We have a site that has css being parsed into each page. It's dynamically parsed from the content management system and is generated by a .dll. The css is at the top of each page, BEFORE the <html> code and the head.
Concern: Some spider simulator tools show the css code in their reports, but others don't.
We understand that a link to an external file would be the ideal world, but due to the 2,000+ lines of code, we're not sure if it's worth the programming.
Does anyone have any idea about the "weight" or importance of this factor in SEO for search engines?
Msg#: 3556573 posted 9:53 am on Jan 24, 2008 (gmt 0)
The css is at the top of each page, BEFORE the <html> code and the head.
From my understanding, the CSS definitions should be in the <head> element, not before. Regarding SEO, I haven't heard of any pro's or con's of a long CSS definition inside the HTML code itself, but some shady SEO-ers prefer to put it in a separate robot.txt disabled file to prevent spiders reading their font size 1px, and other disputable code.
Msg#: 3556573 posted 1:00 pm on Jan 24, 2008 (gmt 0)
Think of your visitors first: if you have multiple pages using the same CSS: make it external, it'll save on bandwidth, loading time and in general gives a better experience.

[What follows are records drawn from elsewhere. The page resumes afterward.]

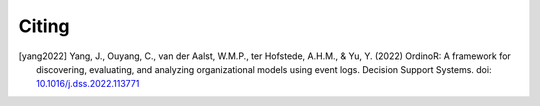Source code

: .. _citing:

******
Citing
******

.. [yang2022] Yang, J., Ouyang, C., van der Aalst, W.M.P., ter Hofstede,
    A.H.M., & Yu, Y. (2022) OrdinoR: A framework for discovering,
    evaluating, and analyzing organizational models using event logs.
    Decision Support Systems. doi: `10.1016/j.dss.2022.113771 <https://doi.org/10.1016/j.dss.2022.113771>`_

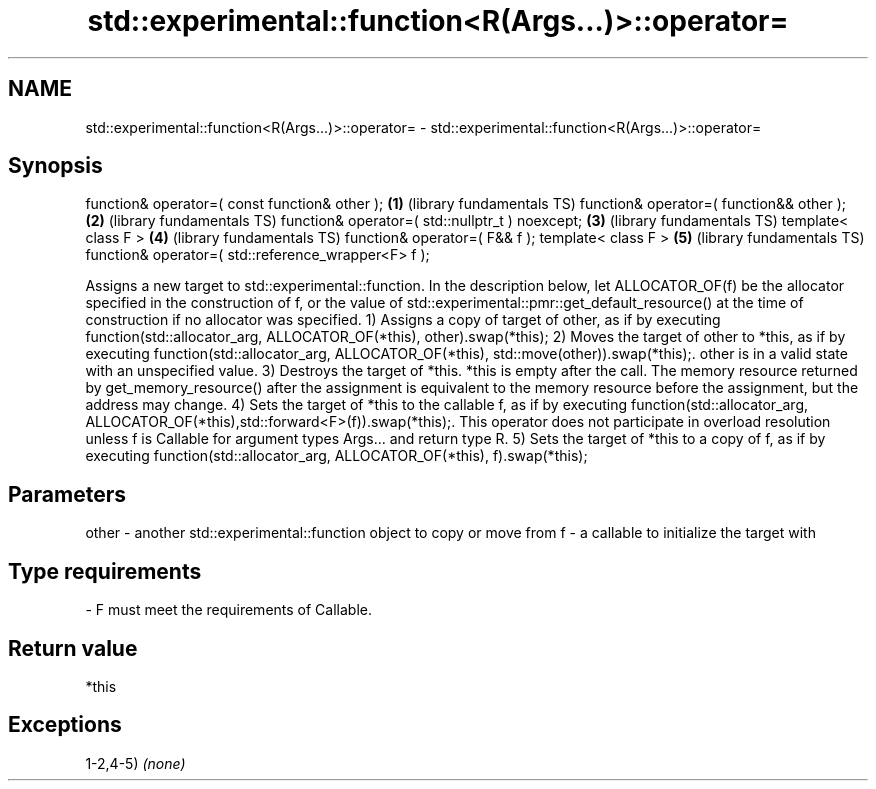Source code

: .TH std::experimental::function<R(Args...)>::operator= 3 "2020.03.24" "http://cppreference.com" "C++ Standard Libary"
.SH NAME
std::experimental::function<R(Args...)>::operator= \- std::experimental::function<R(Args...)>::operator=

.SH Synopsis

function& operator=( const function& other );       \fB(1)\fP (library fundamentals TS)
function& operator=( function&& other );            \fB(2)\fP (library fundamentals TS)
function& operator=( std::nullptr_t ) noexcept;     \fB(3)\fP (library fundamentals TS)
template< class F >                                 \fB(4)\fP (library fundamentals TS)
function& operator=( F&& f );
template< class F >                                 \fB(5)\fP (library fundamentals TS)
function& operator=( std::reference_wrapper<F> f );

Assigns a new target to std::experimental::function. In the description below, let ALLOCATOR_OF(f) be the allocator specified in the construction of f, or the value of std::experimental::pmr::get_default_resource() at the time of construction if no allocator was specified.
1) Assigns a copy of target of other, as if by executing function(std::allocator_arg, ALLOCATOR_OF(*this), other).swap(*this);
2) Moves the target of other to *this, as if by executing function(std::allocator_arg, ALLOCATOR_OF(*this), std::move(other)).swap(*this);. other is in a valid state with an unspecified value.
3) Destroys the target of *this. *this is empty after the call. The memory resource returned by get_memory_resource() after the assignment is equivalent to the memory resource before the assignment, but the address may change.
4) Sets the target of *this to the callable f, as if by executing function(std::allocator_arg, ALLOCATOR_OF(*this),std::forward<F>(f)).swap(*this);. This operator does not participate in overload resolution unless f is Callable for argument types Args... and return type R.
5) Sets the target of *this to a copy of f, as if by executing function(std::allocator_arg, ALLOCATOR_OF(*this), f).swap(*this);

.SH Parameters


other - another std::experimental::function object to copy or move from
f     - a callable to initialize the target with
.SH Type requirements
-
F must meet the requirements of Callable.


.SH Return value

*this

.SH Exceptions

1-2,4-5) \fI(none)\fP



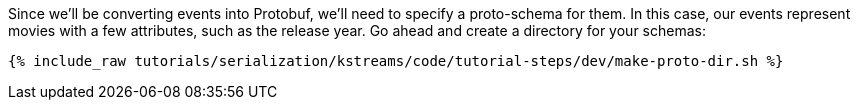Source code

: Since we'll be converting events into Protobuf, we'll need to specify a proto-schema for them.
In this case, our events represent movies with a few attributes, such as the release year.
Go ahead and create a directory for your schemas:

+++++
<pre class="snippet"><code class="shell">{% include_raw tutorials/serialization/kstreams/code/tutorial-steps/dev/make-proto-dir.sh %}</code></pre>
+++++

If all pages have different CSS it's probably faster and better to let it sit in the <head> section (not before).
As for search engines: that's a moving target that should aim to try to do the same than what your visitors like and dislike. So the long term strategy is to think of the visitors and not the currently implemented algorithms. They change and you'll know too late.
Msg#: 3556573 posted 4:38 pm on Jan 24, 2008 (gmt 0)
Thank you for the insight. We're contacting the company who programmed the CMS to inquire about this and determine if we can even change it. Their compiler puts the CSS before the <html> tags, and we'd prefer an external file. I believe improved keyword density and download time would surely help. Thanks again!